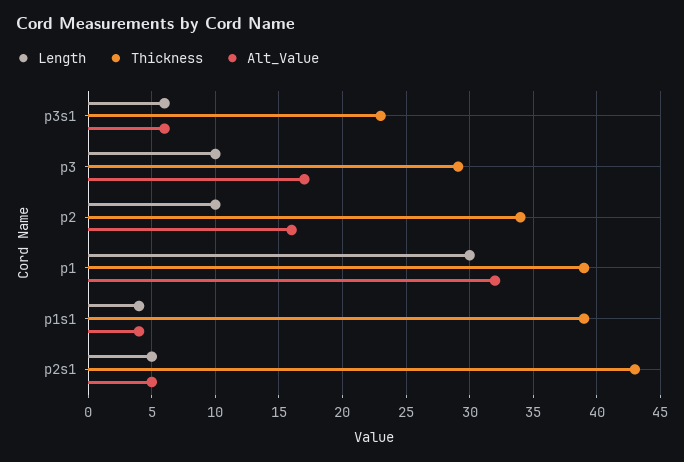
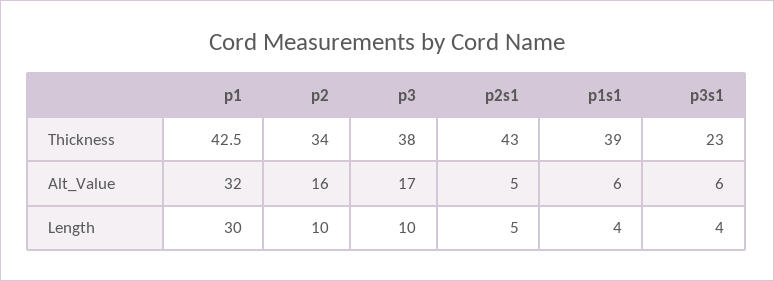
  {
    "Length": {
-     "p3s1": 6,
+     "p3s1": 4,
      "p3": 10,
      "p2": 10,
      "p1": 30,
      "p1s1": 4,
      "p2s1": 5
    },
    "Thickness": {
      "p3s1": 23,
-     "p3": 29,
+     "p3": 38,
      "p2": 34,
-     "p1": 39,
+     "p1": 42.5,
      "p1s1": 39,
      "p2s1": 43
    },
    "Alt_Value": {
      "p3s1": 6,
      "p3": 17,
      "p2": 16,
      "p1": 32,
-     "p1s1": 4,
+     "p1s1": 6,
      "p2s1": 5
    }
  }

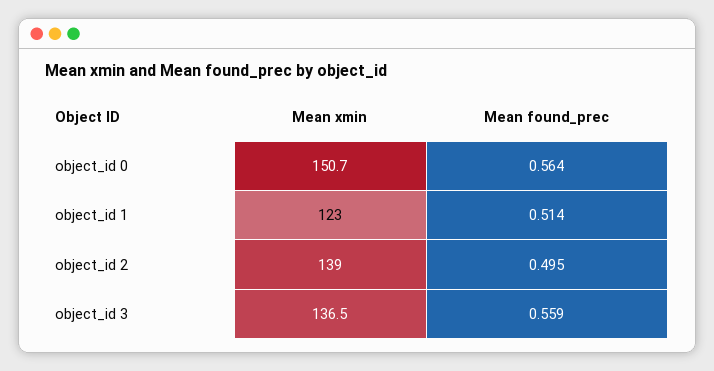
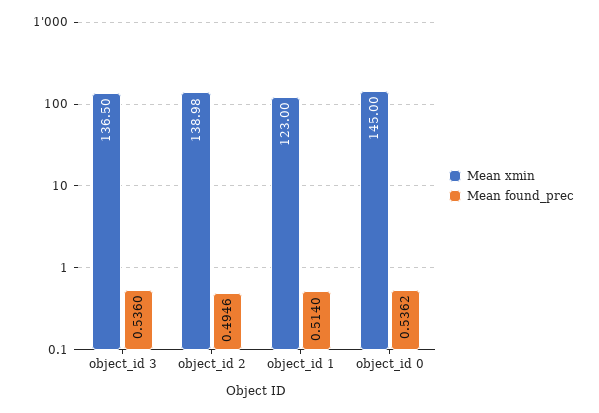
  {
    "Mean xmin": {
-     "object_id 0": 150.7,
+     "object_id 0": 145,
      "object_id 1": 123,
      "object_id 2": 138.98,
      "object_id 3": 136.5
    },
    "Mean found_prec": {
-     "object_id 0": 0.564,
+     "object_id 0": 0.5362,
      "object_id 1": 0.514,
      "object_id 2": 0.4946,
-     "object_id 3": 0.559
+     "object_id 3": 0.536
    }
  }

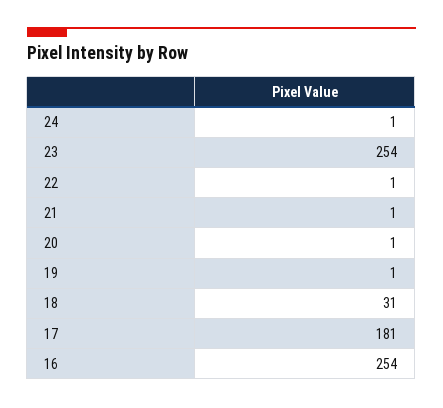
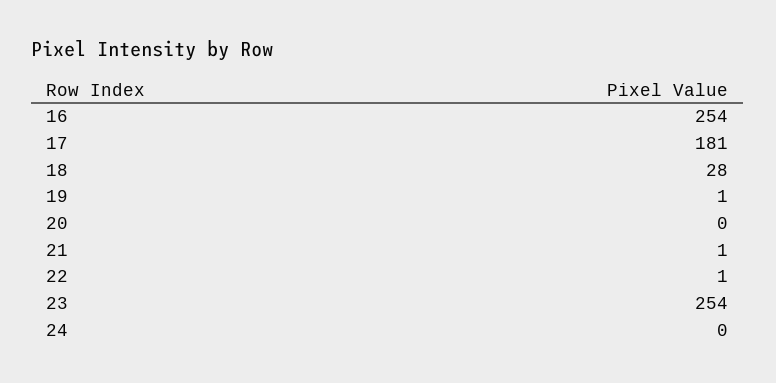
  {
-   "24": 1,
+   "24": 0,
    "23": 254,
    "22": 1,
    "21": 1,
-   "20": 1,
+   "20": 0,
    "19": 1,
-   "18": 31,
+   "18": 28,
    "17": 181,
    "16": 254
  }

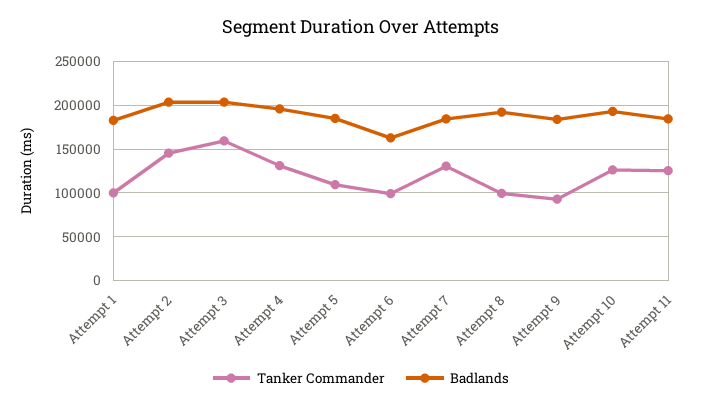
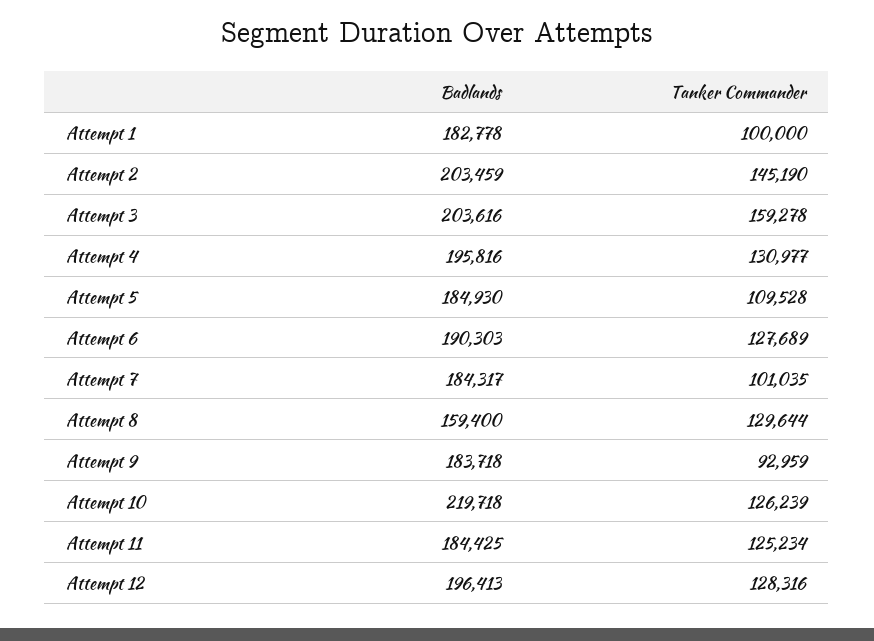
  {
    "Tanker Commander": {
      "Attempt 1": 100000,
      "Attempt 2": 145190,
      "Attempt 3": 159278,
      "Attempt 4": 130977,
      "Attempt 5": 109528,
-     "Attempt 6": 100000,
+     "Attempt 6": 127689,
-     "Attempt 7": 130000,
+     "Attempt 7": 101035,
-     "Attempt 8": 100000,
+     "Attempt 8": 129644,
      "Attempt 9": 92959,
      "Attempt 10": 126239,
-     "Attempt 11": 125234
+     "Attempt 11": 125234,
+     "Attempt 12": 128316
    },
    "Badlands": {
      "Attempt 1": 182778,
      "Attempt 2": 203459,
      "Attempt 3": 203616,
      "Attempt 4": 195816,
      "Attempt 5": 184930,
-     "Attempt 6": 160000,
+     "Attempt 6": 190303,
      "Attempt 7": 184317,
-     "Attempt 8": 190000,
+     "Attempt 8": 159400,
      "Attempt 9": 183718,
-     "Attempt 10": 190000,
+     "Attempt 10": 219718,
-     "Attempt 11": 184425
+     "Attempt 11": 184425,
+     "Attempt 12": 196413
    }
  }

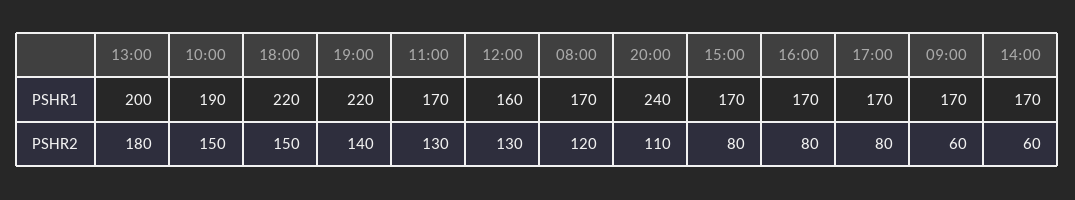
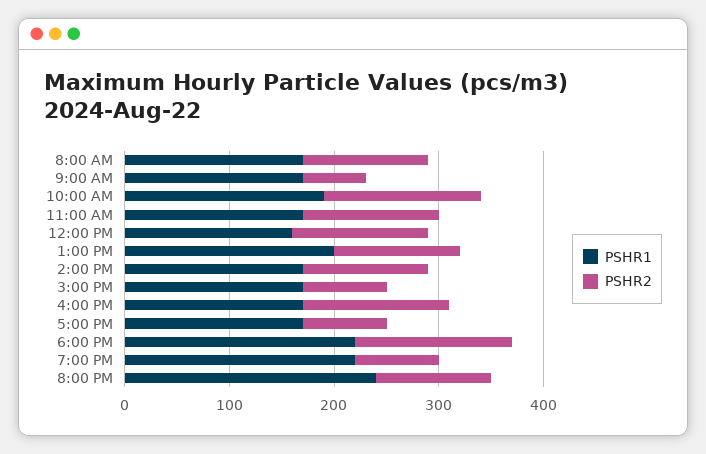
  {
    "PSHR1": {
      "13:00": 200,
      "10:00": 190,
      "18:00": 220,
      "19:00": 220,
      "11:00": 170,
      "12:00": 160,
      "08:00": 170,
      "20:00": 240,
      "15:00": 170,
      "16:00": 170,
      "17:00": 170,
      "09:00": 170,
      "14:00": 170
    },
    "PSHR2": {
-     "13:00": 180,
+     "13:00": 120,
      "10:00": 150,
      "18:00": 150,
-     "19:00": 140,
+     "19:00": 80,
      "11:00": 130,
      "12:00": 130,
      "08:00": 120,
      "20:00": 110,
      "15:00": 80,
-     "16:00": 80,
+     "16:00": 140,
      "17:00": 80,
      "09:00": 60,
-     "14:00": 60
+     "14:00": 120
    }
  }

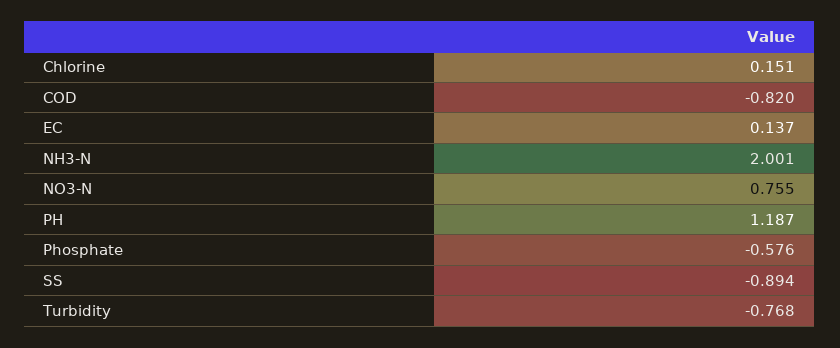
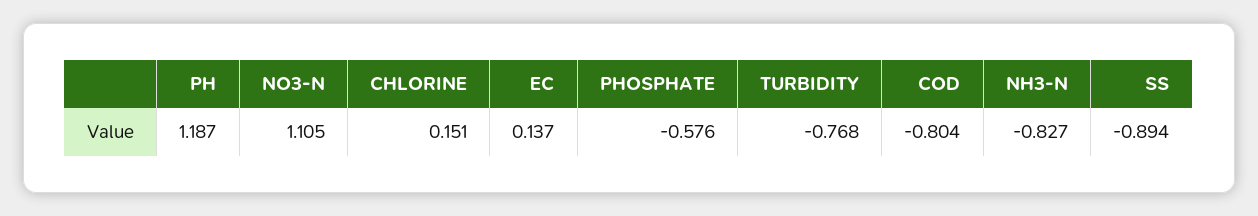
  {
    "Chlorine": 0.151,
-   "COD": -0.82,
+   "COD": -0.804,
    "EC": 0.137,
-   "NH3-N": 2.001,
+   "NH3-N": -0.827,
-   "NO3-N": 0.755,
+   "NO3-N": 1.105,
    "PH": 1.187,
    "Phosphate": -0.576,
    "SS": -0.894,
    "Turbidity": -0.768
  }

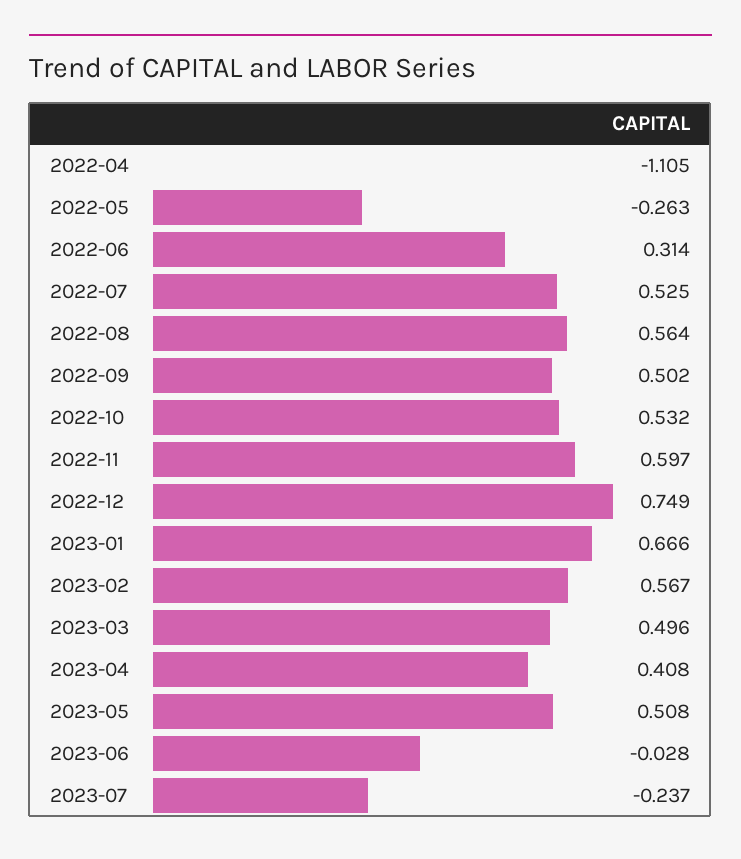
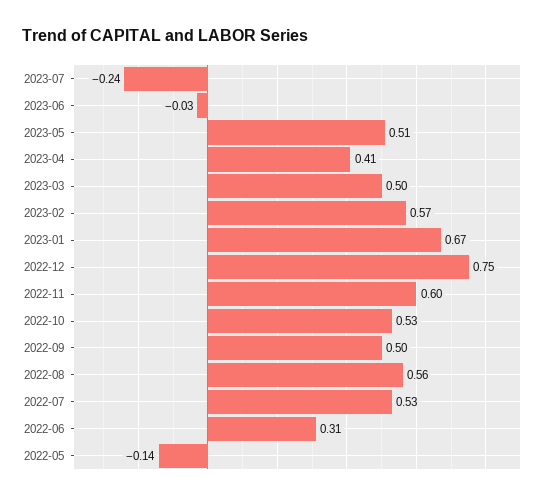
  {
-   "2022-04": -1.105,
-   "2022-05": -0.263,
+   "2022-05": -0.14,
    "2022-06": 0.314,
    "2022-07": 0.525,
    "2022-08": 0.564,
    "2022-09": 0.502,
    "2022-10": 0.532,
    "2022-11": 0.597,
    "2022-12": 0.749,
    "2023-01": 0.666,
    "2023-02": 0.567,
    "2023-03": 0.496,
    "2023-04": 0.408,
    "2023-05": 0.508,
    "2023-06": -0.028,
    "2023-07": -0.237
  }

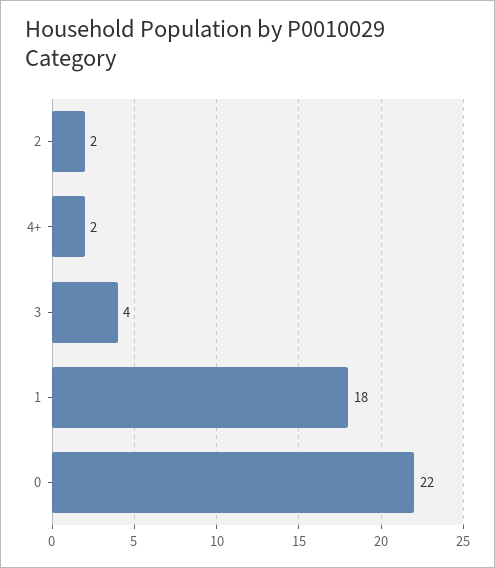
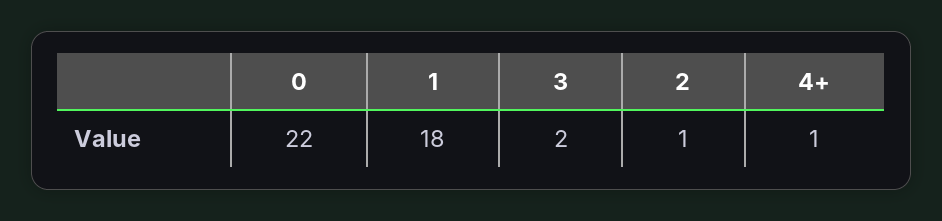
  {
-   "2": 2,
+   "2": 1,
-   "4+": 2,
+   "4+": 1,
-   "3": 4,
+   "3": 2,
    "1": 18,
    "0": 22
  }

========================

- [Task to carry out]:
The records above need to be copied exactly, though not their pictures.

- [Finished exercise]:
  {
    "Length": {
-     "p3s1": 6,
+     "p3s1": 4,
      "p3": 10,
      "p2": 10,
      "p1": 30,
      "p1s1": 4,
      "p2s1": 5
    },
    "Thickness": {
      "p3s1": 23,
-     "p3": 29,
+     "p3": 38,
      "p2": 34,
-     "p1": 39,
+     "p1": 42.5,
      "p1s1": 39,
      "p2s1": 43
    },
    "Alt_Value": {
      "p3s1": 6,
      "p3": 17,
      "p2": 16,
      "p1": 32,
-     "p1s1": 4,
+     "p1s1": 6,
      "p2s1": 5
    }
  }

  {
    "Mean xmin": {
-     "object_id 0": 150.7,
+     "object_id 0": 145,
      "object_id 1": 123,
      "object_id 2": 138.98,
      "object_id 3": 136.5
    },
    "Mean found_prec": {
-     "object_id 0": 0.564,
+     "object_id 0": 0.5362,
      "object_id 1": 0.514,
      "object_id 2": 0.4946,
-     "object_id 3": 0.559
+     "object_id 3": 0.536
    }
  }

  {
-   "24": 1,
+   "24": 0,
    "23": 254,
    "22": 1,
    "21": 1,
-   "20": 1,
+   "20": 0,
    "19": 1,
-   "18": 31,
+   "18": 28,
    "17": 181,
    "16": 254
  }

  {
    "Tanker Commander": {
      "Attempt 1": 100000,
      "Attempt 2": 145190,
      "Attempt 3": 159278,
      "Attempt 4": 130977,
      "Attempt 5": 109528,
-     "Attempt 6": 100000,
+     "Attempt 6": 127689,
-     "Attempt 7": 130000,
+     "Attempt 7": 101035,
-     "Attempt 8": 100000,
+     "Attempt 8": 129644,
      "Attempt 9": 92959,
      "Attempt 10": 126239,
-     "Attempt 11": 125234
+     "Attempt 11": 125234,
+     "Attempt 12": 128316
    },
    "Badlands": {
      "Attempt 1": 182778,
      "Attempt 2": 203459,
      "Attempt 3": 203616,
      "Attempt 4": 195816,
      "Attempt 5": 184930,
-     "Attempt 6": 160000,
+     "Attempt 6": 190303,
      "Attempt 7": 184317,
-     "Attempt 8": 190000,
+     "Attempt 8": 159400,
      "Attempt 9": 183718,
-     "Attempt 10": 190000,
+     "Attempt 10": 219718,
-     "Attempt 11": 184425
+     "Attempt 11": 184425,
+     "Attempt 12": 196413
    }
  }

  {
    "PSHR1": {
      "13:00": 200,
      "10:00": 190,
      "18:00": 220,
      "19:00": 220,
      "11:00": 170,
      "12:00": 160,
      "08:00": 170,
      "20:00": 240,
      "15:00": 170,
      "16:00": 170,
      "17:00": 170,
      "09:00": 170,
      "14:00": 170
    },
    "PSHR2": {
-     "13:00": 180,
+     "13:00": 120,
      "10:00": 150,
      "18:00": 150,
-     "19:00": 140,
+     "19:00": 80,
      "11:00": 130,
      "12:00": 130,
      "08:00": 120,
      "20:00": 110,
      "15:00": 80,
-     "16:00": 80,
+     "16:00": 140,
      "17:00": 80,
      "09:00": 60,
-     "14:00": 60
+     "14:00": 120
    }
  }

  {
    "Chlorine": 0.151,
-   "COD": -0.82,
+   "COD": -0.804,
    "EC": 0.137,
-   "NH3-N": 2.001,
+   "NH3-N": -0.827,
-   "NO3-N": 0.755,
+   "NO3-N": 1.105,
    "PH": 1.187,
    "Phosphate": -0.576,
    "SS": -0.894,
    "Turbidity": -0.768
  }

  {
-   "2022-04": -1.105,
-   "2022-05": -0.263,
+   "2022-05": -0.14,
    "2022-06": 0.314,
    "2022-07": 0.525,
    "2022-08": 0.564,
    "2022-09": 0.502,
    "2022-10": 0.532,
    "2022-11": 0.597,
    "2022-12": 0.749,
    "2023-01": 0.666,
    "2023-02": 0.567,
    "2023-03": 0.496,
    "2023-04": 0.408,
    "2023-05": 0.508,
    "2023-06": -0.028,
    "2023-07": -0.237
  }

  {
-   "2": 2,
+   "2": 1,
-   "4+": 2,
+   "4+": 1,
-   "3": 4,
+   "3": 2,
    "1": 18,
    "0": 22
  }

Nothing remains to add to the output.